Deux mois de discussions
Après plus de deux mois de discussions infructueuses entre les diverses forces politiques à l’issue des législatives du 4 mars, remportées par le M5S et la Ligue, le président Sergio Mattarella, en désespoir de cause, s’était prononcé en faveur d’un gouvernement « neutre », censé représenter le pays et tenir ses engagements internationaux jusqu’à la fin de l’année.

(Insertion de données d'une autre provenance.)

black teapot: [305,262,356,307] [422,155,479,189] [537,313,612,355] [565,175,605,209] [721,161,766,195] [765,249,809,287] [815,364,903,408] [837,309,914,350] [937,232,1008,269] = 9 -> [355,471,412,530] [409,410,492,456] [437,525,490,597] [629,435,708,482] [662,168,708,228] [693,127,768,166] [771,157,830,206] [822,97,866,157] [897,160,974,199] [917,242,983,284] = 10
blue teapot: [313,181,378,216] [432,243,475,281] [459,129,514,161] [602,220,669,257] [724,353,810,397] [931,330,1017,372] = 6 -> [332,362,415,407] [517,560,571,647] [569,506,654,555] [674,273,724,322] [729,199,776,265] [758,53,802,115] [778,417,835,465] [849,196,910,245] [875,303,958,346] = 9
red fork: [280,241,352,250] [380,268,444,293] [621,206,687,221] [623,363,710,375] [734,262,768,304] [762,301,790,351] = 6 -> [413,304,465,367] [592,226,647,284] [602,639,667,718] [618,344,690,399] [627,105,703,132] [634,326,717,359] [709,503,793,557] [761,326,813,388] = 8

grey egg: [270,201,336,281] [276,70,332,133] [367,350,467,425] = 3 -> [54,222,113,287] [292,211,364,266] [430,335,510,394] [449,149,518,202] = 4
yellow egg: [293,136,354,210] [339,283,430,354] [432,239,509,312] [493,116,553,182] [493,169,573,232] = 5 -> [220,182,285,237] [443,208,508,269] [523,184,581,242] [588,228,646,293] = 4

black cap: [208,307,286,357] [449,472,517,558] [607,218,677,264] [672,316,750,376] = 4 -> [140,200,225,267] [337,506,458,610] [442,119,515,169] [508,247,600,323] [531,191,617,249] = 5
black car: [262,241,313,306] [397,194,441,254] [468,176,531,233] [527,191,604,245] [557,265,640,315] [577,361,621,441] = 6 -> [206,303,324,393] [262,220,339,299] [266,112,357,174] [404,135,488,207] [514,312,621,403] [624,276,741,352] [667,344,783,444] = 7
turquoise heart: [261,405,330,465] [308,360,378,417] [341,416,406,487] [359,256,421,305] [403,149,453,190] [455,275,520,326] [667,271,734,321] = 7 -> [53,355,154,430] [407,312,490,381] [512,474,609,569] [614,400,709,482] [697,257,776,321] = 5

Une initiative aussitôt rejetée par la Ligue et le M5S, qui ont obtenu un délai supplémentaire pour pousser leurs discussions en cours sur un possible accord de gouvernement.
Ensemble, les deux formations disposent d’une majorité de sept voix au Sénat et de trente-deux voix à la Chambre des députés, et elles pourraient bénéficier au coup par coup du soutien actif ou au moins d’une abstention bienveillante des partenaires de la coalition de droite, dont Forza Italia.
Les divergences semblent importantes entre la Ligue – formation nationaliste proche du Front national français –, qui a fait le plein des voix au Nord sur la promesse de baisses drastiques d’impôts, et le M5S, plus ambivalent sur l’Union européenne et plébiscité par le Sud pour avoir promis un revenu de citoyenneté.
Mais outre l’ambition de leurs jeunes dirigeants, les deux partis ont en commun un rejet des forces politiques traditionnelles et des promesses voisines en matière de retraites, de lutte contre l’immigration ou de moralisation de la vie politique.

        Lire :
         

          La Ligue et les 5 étoiles tentent de s’entendre, l’Italie retient son souffle



« Un politique, non un technicien »
A l’issue d’une nouvelle journée de tractations, à Milan, avec son homologue d’extrême droite, Matteo Salvini, et leurs principaux lieutenants, M. Di Maio a indiqué que le premier ministre choisi serait « un politique et non un technicien ». Les deux hommes doivent se voir à nouveau lundi à Rome, avant d’être reçus au Quirinal, le palais présidentiel.
Selon les médias italiens, le candidat proposé pour diriger la troisième économie de la zone euro serait une « tierce personne » n’appartenant ni à la Ligue ni au M5S. Il devra aussi faire autorité au plan international et être en mesure de rendre compatible avec Bruxelles la tonalité eurosceptique du futur exécutif.
Quelque 70 jours après les législatives qui n’ont pas permis d’aboutir à une majorité claire au Parlement, les deux partis protestataires auraient trouvé des points de convergences sur une vingtaine de sujets examinés, allant de l’âge de départ à la retraite à la « flat tax » en passant par l’immigration.